As of May 19, 2021, “at least 227 Palestinians, including 64 children [and 38 women], have been killed and more than 1,500 others wounded, in what observers say has been Israel’s harshest targeting of civilian areas in the enclave to date. At least 72,000 people have been displaced, the United Nations said, with the majority seeking protection in 58 UNRWA schools across Gaza… at least 12 people have died in Israel in rocket fire from Gaza”, writes Aljazeera’s Linah Alsaafin and CNBC’s  Amanda Macias and Christina Wilkie.

What we see happening in the Gaza Strip between Israel and Hamas militants is an age-old conflict even though the immediate cause revolves around the incident of April 13, 2021, which prompted the first rocket to be fired from the Gaza Strip according to The New York Times. On the first day of the Muslim holy month of Ramadan, also a Memorial Day in Israel, which honours those who died fighting for the country, “a squad of Israeli police officers entered the Aqsa Mosque in Jerusalem, brushed the Palestinian attendants aside and strode across its vast limestone courtyard. Then they cut the cables to the loudspeakers that broadcast prayers to the faithful from four medieval minarets.”

An incident that could have been avoided or at least settled amicably has costed enormous human and material damages because of the excesses of political leaders who see war as an opportunity to tighten their grip on power, buy and sell military hardware, and militant groups to make friends on the one hand and enemies on the other.
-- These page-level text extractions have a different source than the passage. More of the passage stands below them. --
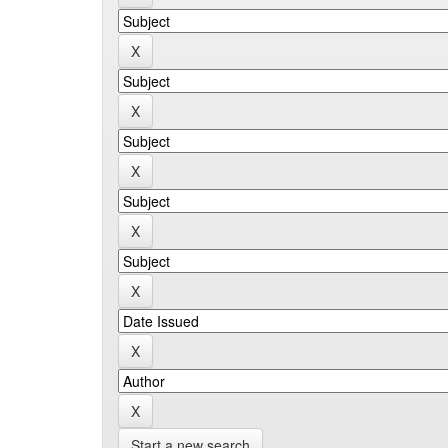
Start a new search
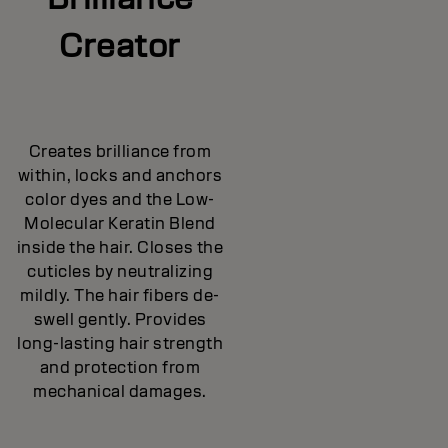
Creator
Creates brilliance from
within, locks and anchors
color dyes and the Low-
Molecular Keratin Blend
inside the hair. Closes the
cuticles by neutralizing
mildly. The hair fibers de-
swell gently. Provides
long-lasting hair strength
and protection from
mechanical damages.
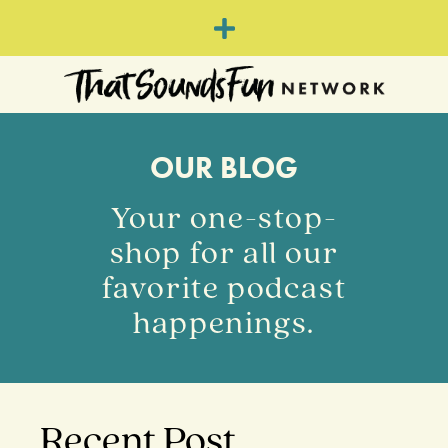
OUR BLOG
Your one-stop-
shop for all our
favorite podcast
happenings.
Recent Post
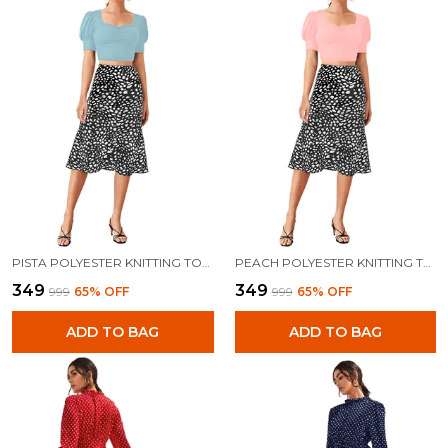
PISTA POLYESTER KNITTING TOPS FOR WOMEN
PEACH POLYESTER KNITTING TOPS FOR WOMEN
₹349
₹349
₹999
65
% OFF
₹999
65
% OFF
ADD TO BAG
ADD TO BAG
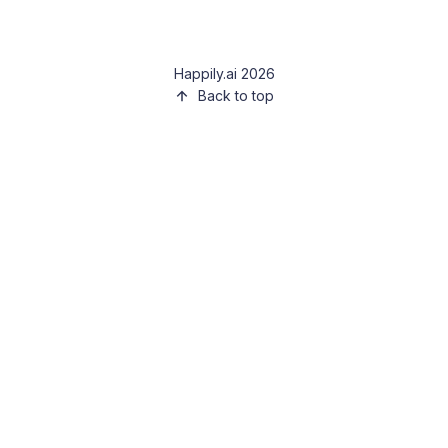
Happily.ai 2026
Back to top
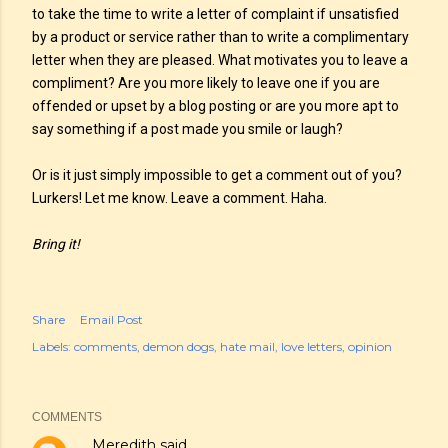
to take the time to write a letter of complaint if unsatisfied
by a product or service rather than to write a complimentary
letter when they are pleased. What motivates you to leave a
compliment? Are you more likely to leave one if you are
offended or upset by a blog posting or are you more apt to
say something if a post made you smile or laugh?
Or is it just simply impossible to get a comment out of you?
Lurkers! Let me know. Leave a comment. Haha.
Bring it!
Share
Email Post
Labels:
comments
demon dogs
hate mail
love letters
opinion
COMMENTS
Meredith
said…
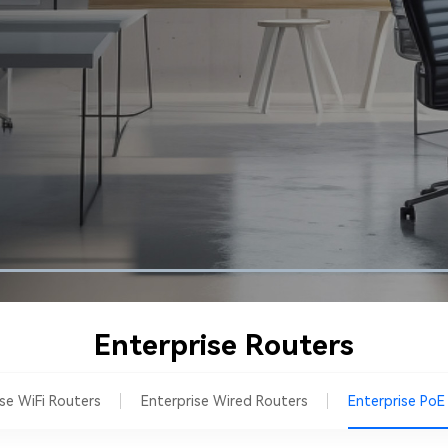
Enterprise Routers
ise WiFi Routers
Enterprise Wired Routers
Enterprise PoE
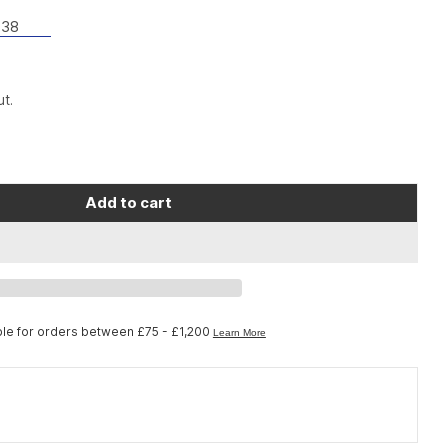
38
t.
Open media 2 in moda
Add to cart
no Workshop TL-FC38 adapter removal tool for D
or Shimano Workshop TL-FC38 adapter removal to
The civilian casualties including women and children are saddening, with accompanying negative implications for human security ranging from health, food, water and sanitation, environment, and personal safety being ignored in favour of the political agendas of opposing factions.

According to The Guardian, U.S. President Joe Biden has called on Israel to ‘de-escalate’ violence in the Gaza Strip as a measure to push for a ceasefire. However, this only happened a few days after his administration approved the sale of arms worth $735 million to Israel as reported by Reuters. This is rather disappointing and confirms the assertion that international politics is a game of interests. That notwithstanding, diplomatic efforts have been underway to defuse the situation with the United Nations (U.N.), European Union (E.U.) and the United Kingdom (U.K.), France, Russia and India, all in their individual capacities calling for an immediate cessation of violence which is imminent in the next few days or weeks.

Unfortunately, the possible de-escalation of violence will not undo the damage that has already been done. Amidst the COVID-19 pandemic, the humanitarian situation in the Gaza Strip has gone from bad to worse. With only 5% of people in the Palestinian territories have received a vaccination, with a much smaller and has fewer residents in the Gaza Strip than the West Bank, the Gaza Strip accounts for more than 60% of active cases of COVID-19 in the Palestinian territories. Statistics from Doctors Without Borders show that there are currently more than 1,000 new infections there per day, and the hospitals were already full before clashes started. As a result, residents in the Gaza Strip now have to grapple with both the pandemic and the ongoing violence which is particularly disturbing.

Given that much of the civilian population in the Gaza Strip relies on aid organizations to survive, the potential risk that hunger and starvation will set in with the deteriorating humanitarian situation is evident. This will ultimately lead to malnutrition, especially among children. As of 2019 already, an assessment by the UN Office for the Coordination of Humanitarian Affairs (OCHA) indicated that 75% of the Gaza Strip’s population of 1.6 million was dependent on food supplies, and a third of basic medicines were unavailable. You can imagine the situation now.

The supply of basic commodities such as foodstuffs, electricity, drinking water, diesel which is needed for ambulances and electricity generators, among others, has been indefinitely interrupted. Unlike refugees in other conflict regions around the world, refugees in the Gaza Strip do not have an escape route because of the fence along its Israeli and Egyptian borders. Without a permit issued by Israel or by its southern neighbour, Egypt, there is no way they can leave the 360-square-kilometre (140-square-mile) patch of land. In order to support these refugees, sixteen schools run by the UN Relief and Works Agency (UNRWA), which provided humanitarian support to refugees in the Palestinian territories have been converted at short notice into emergency shelters as confirmed by DW. This illustrates the spiral nature of the consequences of the conflict on human security.

I leave world leaders in general and Palestinian/Israeli leaders in particular with the following question: what does it cost to make concessions and fix this conflict once and for all?